Meta Will Jettison Giphy Following CMA Ruling

Giphy

Meta Platforms says it will sell the GIF generator Giphy following an order from the U.K.’s Competition and Markets Authority Tuesday (Oct. 18).

According to a CMA news release, the authority “has found that Meta’s takeover of Giphy could allow Meta to limit other social media platforms’ access to GIFs, making those sites less attractive to users and less competitive.”

The authority also found that the $400 million deal took Giphy out of the running as a potential challenger in the British display advertising market, which would keep U.K. businesses from benefiting from innovation in that sector.

Learn more: UK’s CMA Demands That Meta Sell Giphy

According to published reports, Meta says it will accept the CMA ruling as final and work with the authority on divesting Giphy.

The CMA first expressed concern about the Meta (then still calling itself Facebook) purchase of Giphy in August of 2021. The decision marked the first time a global regulator had tried to force a Big Tech firm to walk back a finished deal.

“Millions of posts every day on social media sites now include a GIF,” the CMA said at the time. “Any reduction in the choice or quality of these GIFs could significantly affect how people use these sites and whether or not they switch to a different platform, such as Facebook.”

In November of last year, that concern became a demand, with the CMA ordering the social media giant to sell Giphy.

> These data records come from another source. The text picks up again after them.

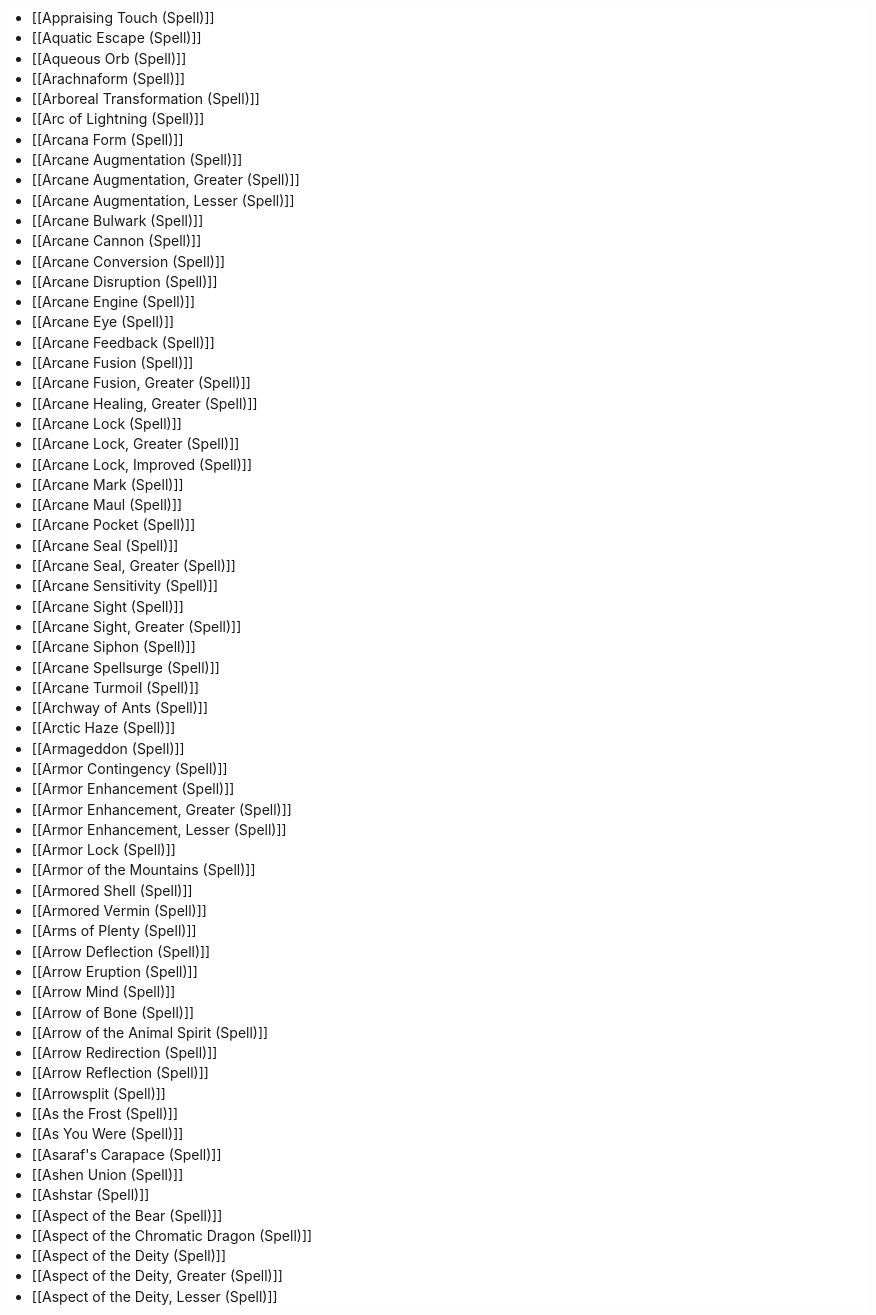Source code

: - [[Appraising Touch (Spell)]]
- [[Aquatic Escape (Spell)]]
- [[Aqueous Orb (Spell)]]
- [[Arachnaform (Spell)]]
- [[Arboreal Transformation (Spell)]]
- [[Arc of Lightning (Spell)]]
- [[Arcana Form (Spell)]]
- [[Arcane Augmentation (Spell)]]
- [[Arcane Augmentation, Greater (Spell)]]
- [[Arcane Augmentation, Lesser (Spell)]]
- [[Arcane Bulwark (Spell)]]
- [[Arcane Cannon (Spell)]]
- [[Arcane Conversion (Spell)]]
- [[Arcane Disruption (Spell)]]
- [[Arcane Engine (Spell)]]
- [[Arcane Eye (Spell)]]
- [[Arcane Feedback (Spell)]]
- [[Arcane Fusion (Spell)]]
- [[Arcane Fusion, Greater (Spell)]]
- [[Arcane Healing, Greater (Spell)]]
- [[Arcane Lock (Spell)]]
- [[Arcane Lock, Greater (Spell)]]
- [[Arcane Lock, Improved (Spell)]]
- [[Arcane Mark (Spell)]]
- [[Arcane Maul (Spell)]]
- [[Arcane Pocket (Spell)]]
- [[Arcane Seal (Spell)]]
- [[Arcane Seal, Greater (Spell)]]
- [[Arcane Sensitivity (Spell)]]
- [[Arcane Sight (Spell)]]
- [[Arcane Sight, Greater (Spell)]]
- [[Arcane Siphon (Spell)]]
- [[Arcane Spellsurge (Spell)]]
- [[Arcane Turmoil (Spell)]]
- [[Archway of Ants (Spell)]]
- [[Arctic Haze (Spell)]]
- [[Armageddon (Spell)]]
- [[Armor Contingency (Spell)]]
- [[Armor Enhancement (Spell)]]
- [[Armor Enhancement, Greater (Spell)]]
- [[Armor Enhancement, Lesser (Spell)]]
- [[Armor Lock (Spell)]]
- [[Armor of the Mountains (Spell)]]
- [[Armored Shell (Spell)]]
- [[Armored Vermin (Spell)]]
- [[Arms of Plenty (Spell)]]
- [[Arrow Deflection (Spell)]]
- [[Arrow Eruption (Spell)]]
- [[Arrow Mind (Spell)]]
- [[Arrow of Bone (Spell)]]
- [[Arrow of the Animal Spirit (Spell)]]
- [[Arrow Redirection (Spell)]]
- [[Arrow Reflection (Spell)]]
- [[Arrowsplit (Spell)]]
- [[As the Frost (Spell)]]
- [[As You Were (Spell)]]
- [[Asaraf's Carapace (Spell)]]
- [[Ashen Union (Spell)]]
- [[Ashstar (Spell)]]
- [[Aspect of the Bear (Spell)]]
- [[Aspect of the Chromatic Dragon (Spell)]]
- [[Aspect of the Deity (Spell)]]
- [[Aspect of the Deity, Greater (Spell)]]
- [[Aspect of the Deity, Lesser (Spell)]]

Meta appealed the ruling in June and enjoyed a short-lived victory, only to have the tribunal send the case back to the CMA the following month.

Read more: UK Court Sends Meta Giphy Case Back to Antitrust Watchdog

As PYMNTS reported in July, Britain’s Competition Appeal Tribunal (CAT) largely backed the CMA’s decision to make Meta sell Giphy, but found that the CMA failed to properly inform Meta of Snapchat’s acquisition of Gfyca, information that could have bolstered Meta’s case.

However, the CMA said Tuesday that it had spent the last three months examining third-party evidence and submissions from Meta and Giphy and found that the deal would allow Meta to “increase its already significant market power” by denying or limiting other platform’s access to Giphy’s GIFs, thus shifting users to Meta-owned sites.